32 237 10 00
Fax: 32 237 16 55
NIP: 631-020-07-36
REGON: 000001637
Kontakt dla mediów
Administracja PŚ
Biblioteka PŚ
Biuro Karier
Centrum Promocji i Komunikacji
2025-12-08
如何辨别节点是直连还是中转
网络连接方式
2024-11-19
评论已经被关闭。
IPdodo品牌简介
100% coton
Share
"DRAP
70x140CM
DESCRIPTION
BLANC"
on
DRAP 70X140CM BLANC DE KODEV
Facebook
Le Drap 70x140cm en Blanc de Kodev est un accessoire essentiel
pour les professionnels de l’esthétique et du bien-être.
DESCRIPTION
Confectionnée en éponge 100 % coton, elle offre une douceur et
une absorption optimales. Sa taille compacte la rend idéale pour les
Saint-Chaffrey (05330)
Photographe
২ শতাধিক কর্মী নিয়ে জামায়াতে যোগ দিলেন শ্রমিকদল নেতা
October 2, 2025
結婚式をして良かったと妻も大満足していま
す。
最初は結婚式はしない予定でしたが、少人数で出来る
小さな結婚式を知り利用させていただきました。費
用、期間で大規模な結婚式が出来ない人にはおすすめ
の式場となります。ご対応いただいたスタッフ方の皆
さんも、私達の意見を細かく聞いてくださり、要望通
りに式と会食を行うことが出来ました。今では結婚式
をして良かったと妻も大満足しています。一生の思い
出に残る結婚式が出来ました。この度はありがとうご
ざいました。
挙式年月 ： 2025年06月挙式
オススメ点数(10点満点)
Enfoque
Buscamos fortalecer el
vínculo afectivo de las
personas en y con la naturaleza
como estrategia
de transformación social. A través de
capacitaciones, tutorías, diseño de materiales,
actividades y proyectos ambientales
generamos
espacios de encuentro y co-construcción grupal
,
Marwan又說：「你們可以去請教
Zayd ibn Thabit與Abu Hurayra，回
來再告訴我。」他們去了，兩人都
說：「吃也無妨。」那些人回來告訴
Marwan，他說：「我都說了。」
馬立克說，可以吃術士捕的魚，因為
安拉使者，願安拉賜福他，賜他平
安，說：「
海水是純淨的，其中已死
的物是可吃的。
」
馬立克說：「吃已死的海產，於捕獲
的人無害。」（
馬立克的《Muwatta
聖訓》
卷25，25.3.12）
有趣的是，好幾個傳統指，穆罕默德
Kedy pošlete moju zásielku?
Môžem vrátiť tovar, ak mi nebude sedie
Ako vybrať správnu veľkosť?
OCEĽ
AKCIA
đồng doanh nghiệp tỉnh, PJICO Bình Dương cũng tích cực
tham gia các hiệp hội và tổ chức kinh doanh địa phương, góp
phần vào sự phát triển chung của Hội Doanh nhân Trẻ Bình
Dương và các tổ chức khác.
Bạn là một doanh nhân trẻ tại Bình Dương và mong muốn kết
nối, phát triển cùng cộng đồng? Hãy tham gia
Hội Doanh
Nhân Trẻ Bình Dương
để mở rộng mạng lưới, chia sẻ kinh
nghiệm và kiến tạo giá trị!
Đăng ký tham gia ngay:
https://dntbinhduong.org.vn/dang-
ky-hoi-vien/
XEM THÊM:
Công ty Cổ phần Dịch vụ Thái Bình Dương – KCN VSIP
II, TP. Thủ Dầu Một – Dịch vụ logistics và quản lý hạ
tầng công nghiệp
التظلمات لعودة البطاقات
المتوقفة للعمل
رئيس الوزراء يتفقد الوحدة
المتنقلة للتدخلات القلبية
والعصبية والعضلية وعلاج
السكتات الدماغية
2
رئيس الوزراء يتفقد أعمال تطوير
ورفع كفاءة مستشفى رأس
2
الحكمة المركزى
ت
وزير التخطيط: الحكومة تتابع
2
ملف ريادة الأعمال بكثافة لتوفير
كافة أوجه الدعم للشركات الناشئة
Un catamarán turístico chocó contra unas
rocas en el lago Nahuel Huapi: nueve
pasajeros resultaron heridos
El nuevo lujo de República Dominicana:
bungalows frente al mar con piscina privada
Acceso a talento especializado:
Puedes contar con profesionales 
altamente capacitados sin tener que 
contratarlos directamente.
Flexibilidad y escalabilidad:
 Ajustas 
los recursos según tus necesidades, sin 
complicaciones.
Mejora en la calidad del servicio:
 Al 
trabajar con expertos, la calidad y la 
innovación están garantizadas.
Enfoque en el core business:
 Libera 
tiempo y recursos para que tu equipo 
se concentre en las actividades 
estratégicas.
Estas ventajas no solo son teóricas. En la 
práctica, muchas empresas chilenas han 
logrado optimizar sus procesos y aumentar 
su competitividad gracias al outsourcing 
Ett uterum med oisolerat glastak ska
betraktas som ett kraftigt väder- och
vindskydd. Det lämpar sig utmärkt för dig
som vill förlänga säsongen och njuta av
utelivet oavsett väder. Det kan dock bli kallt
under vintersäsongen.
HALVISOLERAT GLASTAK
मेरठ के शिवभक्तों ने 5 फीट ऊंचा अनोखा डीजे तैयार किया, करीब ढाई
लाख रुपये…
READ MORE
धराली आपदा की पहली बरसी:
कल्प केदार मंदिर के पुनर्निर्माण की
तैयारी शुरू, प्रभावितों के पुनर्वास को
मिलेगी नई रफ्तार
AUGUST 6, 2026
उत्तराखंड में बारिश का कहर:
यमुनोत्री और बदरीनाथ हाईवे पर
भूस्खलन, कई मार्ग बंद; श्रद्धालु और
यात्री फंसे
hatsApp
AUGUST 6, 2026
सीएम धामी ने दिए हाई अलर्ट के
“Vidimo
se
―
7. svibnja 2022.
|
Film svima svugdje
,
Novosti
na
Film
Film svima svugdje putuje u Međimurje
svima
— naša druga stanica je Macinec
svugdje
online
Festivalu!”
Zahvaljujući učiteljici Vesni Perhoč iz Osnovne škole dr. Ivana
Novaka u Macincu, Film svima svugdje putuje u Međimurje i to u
■ ■ ■ ■ ■
● Activity
State the number of lines in the data above that include the word "Dương", leaving out any other words.

● Response to this task
5